## [EXTRACTED INFORMATION]
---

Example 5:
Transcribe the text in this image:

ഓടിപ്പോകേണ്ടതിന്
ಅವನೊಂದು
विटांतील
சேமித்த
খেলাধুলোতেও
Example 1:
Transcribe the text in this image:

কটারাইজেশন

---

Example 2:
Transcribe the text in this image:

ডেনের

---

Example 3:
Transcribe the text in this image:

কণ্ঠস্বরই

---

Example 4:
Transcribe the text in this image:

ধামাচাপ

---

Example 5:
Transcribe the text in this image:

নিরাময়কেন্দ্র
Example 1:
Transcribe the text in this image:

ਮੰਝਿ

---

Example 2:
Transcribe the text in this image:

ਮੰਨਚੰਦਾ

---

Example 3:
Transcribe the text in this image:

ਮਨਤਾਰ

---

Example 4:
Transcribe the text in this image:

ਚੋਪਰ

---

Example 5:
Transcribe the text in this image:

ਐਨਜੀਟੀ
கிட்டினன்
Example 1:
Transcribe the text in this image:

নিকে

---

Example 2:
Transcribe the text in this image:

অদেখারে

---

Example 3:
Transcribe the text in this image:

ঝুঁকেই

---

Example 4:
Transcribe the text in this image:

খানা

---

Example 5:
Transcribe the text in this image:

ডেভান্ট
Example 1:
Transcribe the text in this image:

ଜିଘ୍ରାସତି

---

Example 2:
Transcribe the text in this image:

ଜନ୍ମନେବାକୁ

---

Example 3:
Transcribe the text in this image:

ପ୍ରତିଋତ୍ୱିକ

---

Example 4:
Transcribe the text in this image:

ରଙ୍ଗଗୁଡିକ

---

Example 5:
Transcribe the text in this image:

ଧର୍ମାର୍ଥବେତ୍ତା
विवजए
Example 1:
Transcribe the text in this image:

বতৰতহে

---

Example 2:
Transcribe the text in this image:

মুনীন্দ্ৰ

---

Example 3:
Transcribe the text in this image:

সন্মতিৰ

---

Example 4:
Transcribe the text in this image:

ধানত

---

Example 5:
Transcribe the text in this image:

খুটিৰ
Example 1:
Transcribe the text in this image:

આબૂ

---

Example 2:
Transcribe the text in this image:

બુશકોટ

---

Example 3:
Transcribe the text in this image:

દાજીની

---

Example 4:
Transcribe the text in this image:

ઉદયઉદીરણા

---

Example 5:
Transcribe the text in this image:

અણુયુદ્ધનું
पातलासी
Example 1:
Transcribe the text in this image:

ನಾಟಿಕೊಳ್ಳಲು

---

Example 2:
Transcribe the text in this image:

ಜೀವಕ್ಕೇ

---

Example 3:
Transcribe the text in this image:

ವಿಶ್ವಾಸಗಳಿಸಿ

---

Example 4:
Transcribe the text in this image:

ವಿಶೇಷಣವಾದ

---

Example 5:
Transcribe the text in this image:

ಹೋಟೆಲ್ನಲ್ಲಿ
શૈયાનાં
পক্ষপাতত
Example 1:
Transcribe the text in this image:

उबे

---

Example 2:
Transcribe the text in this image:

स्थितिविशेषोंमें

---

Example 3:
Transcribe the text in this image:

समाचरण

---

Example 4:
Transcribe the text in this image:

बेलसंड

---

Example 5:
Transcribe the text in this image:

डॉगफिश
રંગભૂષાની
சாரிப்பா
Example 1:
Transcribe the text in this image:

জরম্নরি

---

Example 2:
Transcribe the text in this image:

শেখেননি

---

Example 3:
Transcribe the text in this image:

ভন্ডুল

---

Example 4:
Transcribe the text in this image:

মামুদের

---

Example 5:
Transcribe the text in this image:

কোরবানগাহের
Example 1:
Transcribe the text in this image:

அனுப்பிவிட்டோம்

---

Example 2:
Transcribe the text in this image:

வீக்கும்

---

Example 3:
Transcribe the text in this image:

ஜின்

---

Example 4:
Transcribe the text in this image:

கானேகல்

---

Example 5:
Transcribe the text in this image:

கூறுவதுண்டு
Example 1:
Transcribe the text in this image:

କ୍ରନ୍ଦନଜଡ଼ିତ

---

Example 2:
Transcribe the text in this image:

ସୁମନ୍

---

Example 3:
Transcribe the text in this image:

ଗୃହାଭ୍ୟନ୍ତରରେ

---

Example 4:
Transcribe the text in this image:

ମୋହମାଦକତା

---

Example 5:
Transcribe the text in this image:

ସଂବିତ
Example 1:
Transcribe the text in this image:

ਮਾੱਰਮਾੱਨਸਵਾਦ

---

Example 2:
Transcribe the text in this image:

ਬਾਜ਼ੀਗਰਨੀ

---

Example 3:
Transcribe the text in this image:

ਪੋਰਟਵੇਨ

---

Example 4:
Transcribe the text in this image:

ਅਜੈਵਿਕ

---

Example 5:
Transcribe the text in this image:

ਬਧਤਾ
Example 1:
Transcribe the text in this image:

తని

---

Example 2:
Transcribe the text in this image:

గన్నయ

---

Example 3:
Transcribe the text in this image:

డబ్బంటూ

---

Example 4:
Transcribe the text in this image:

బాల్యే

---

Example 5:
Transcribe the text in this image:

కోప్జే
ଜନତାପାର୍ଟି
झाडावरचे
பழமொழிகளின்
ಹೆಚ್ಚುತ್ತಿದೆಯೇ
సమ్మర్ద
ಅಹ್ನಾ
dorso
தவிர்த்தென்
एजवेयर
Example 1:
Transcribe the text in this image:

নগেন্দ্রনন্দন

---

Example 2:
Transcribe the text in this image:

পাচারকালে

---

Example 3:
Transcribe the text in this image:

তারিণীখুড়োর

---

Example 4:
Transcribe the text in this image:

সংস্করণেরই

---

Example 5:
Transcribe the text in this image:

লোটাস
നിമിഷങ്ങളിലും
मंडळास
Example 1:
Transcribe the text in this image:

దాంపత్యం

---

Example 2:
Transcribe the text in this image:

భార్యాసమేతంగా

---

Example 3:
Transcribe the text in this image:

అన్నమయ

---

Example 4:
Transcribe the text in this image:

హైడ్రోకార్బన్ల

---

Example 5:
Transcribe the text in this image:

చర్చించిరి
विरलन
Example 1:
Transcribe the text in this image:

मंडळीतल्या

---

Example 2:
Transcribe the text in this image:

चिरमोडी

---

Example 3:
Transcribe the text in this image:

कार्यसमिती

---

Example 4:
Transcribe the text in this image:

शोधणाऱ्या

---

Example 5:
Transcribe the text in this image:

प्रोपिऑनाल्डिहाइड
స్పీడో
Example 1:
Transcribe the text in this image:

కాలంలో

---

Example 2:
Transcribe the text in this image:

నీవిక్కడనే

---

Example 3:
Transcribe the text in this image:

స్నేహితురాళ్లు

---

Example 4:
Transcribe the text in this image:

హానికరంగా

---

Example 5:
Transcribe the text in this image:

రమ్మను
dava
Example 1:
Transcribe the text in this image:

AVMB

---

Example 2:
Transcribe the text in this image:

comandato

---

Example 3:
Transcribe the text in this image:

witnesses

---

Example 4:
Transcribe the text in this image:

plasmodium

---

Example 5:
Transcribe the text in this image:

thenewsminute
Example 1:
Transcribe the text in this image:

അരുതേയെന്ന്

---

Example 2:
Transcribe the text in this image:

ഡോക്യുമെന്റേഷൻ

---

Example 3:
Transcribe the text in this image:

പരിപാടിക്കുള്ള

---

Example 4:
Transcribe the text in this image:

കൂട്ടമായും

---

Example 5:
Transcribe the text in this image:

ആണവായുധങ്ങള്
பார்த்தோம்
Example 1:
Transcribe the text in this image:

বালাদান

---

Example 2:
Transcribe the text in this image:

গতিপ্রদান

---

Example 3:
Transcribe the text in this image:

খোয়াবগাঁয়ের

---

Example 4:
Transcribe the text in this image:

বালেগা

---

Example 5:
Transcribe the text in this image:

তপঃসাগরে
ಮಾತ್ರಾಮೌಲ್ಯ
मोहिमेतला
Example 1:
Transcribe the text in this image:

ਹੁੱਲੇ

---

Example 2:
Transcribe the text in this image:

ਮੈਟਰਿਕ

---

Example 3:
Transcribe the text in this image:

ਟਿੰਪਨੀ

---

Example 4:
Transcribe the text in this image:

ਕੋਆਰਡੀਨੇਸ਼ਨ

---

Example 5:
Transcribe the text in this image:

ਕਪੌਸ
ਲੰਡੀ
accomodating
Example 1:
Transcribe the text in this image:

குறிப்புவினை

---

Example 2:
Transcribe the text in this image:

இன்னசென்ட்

## [WHAT THE TASK ASKS]
Copy the records word for word, from the very start through the line that contains "ପ୍ରତିଋତ୍ୱିକ", with that line included.

## [WRITTEN ANSWER]
---

Example 5:
Transcribe the text in this image:

ഓടിപ്പോകേണ്ടതിന്
ಅವನೊಂದು
विटांतील
சேமித்த
খেলাধুলোতেও
Example 1:
Transcribe the text in this image:

কটারাইজেশন

---

Example 2:
Transcribe the text in this image:

ডেনের

---

Example 3:
Transcribe the text in this image:

কণ্ঠস্বরই

---

Example 4:
Transcribe the text in this image:

ধামাচাপ

---

Example 5:
Transcribe the text in this image:

নিরাময়কেন্দ্র
Example 1:
Transcribe the text in this image:

ਮੰਝਿ

---

Example 2:
Transcribe the text in this image:

ਮੰਨਚੰਦਾ

---

Example 3:
Transcribe the text in this image:

ਮਨਤਾਰ

---

Example 4:
Transcribe the text in this image:

ਚੋਪਰ

---

Example 5:
Transcribe the text in this image:

ਐਨਜੀਟੀ
கிட்டினன்
Example 1:
Transcribe the text in this image:

নিকে

---

Example 2:
Transcribe the text in this image:

অদেখারে

---

Example 3:
Transcribe the text in this image:

ঝুঁকেই

---

Example 4:
Transcribe the text in this image:

খানা

---

Example 5:
Transcribe the text in this image:

ডেভান্ট
Example 1:
Transcribe the text in this image:

ଜିଘ୍ରାସତି

---

Example 2:
Transcribe the text in this image:

ଜନ୍ମନେବାକୁ

---

Example 3:
Transcribe the text in this image:

ପ୍ରତିଋତ୍ୱିକ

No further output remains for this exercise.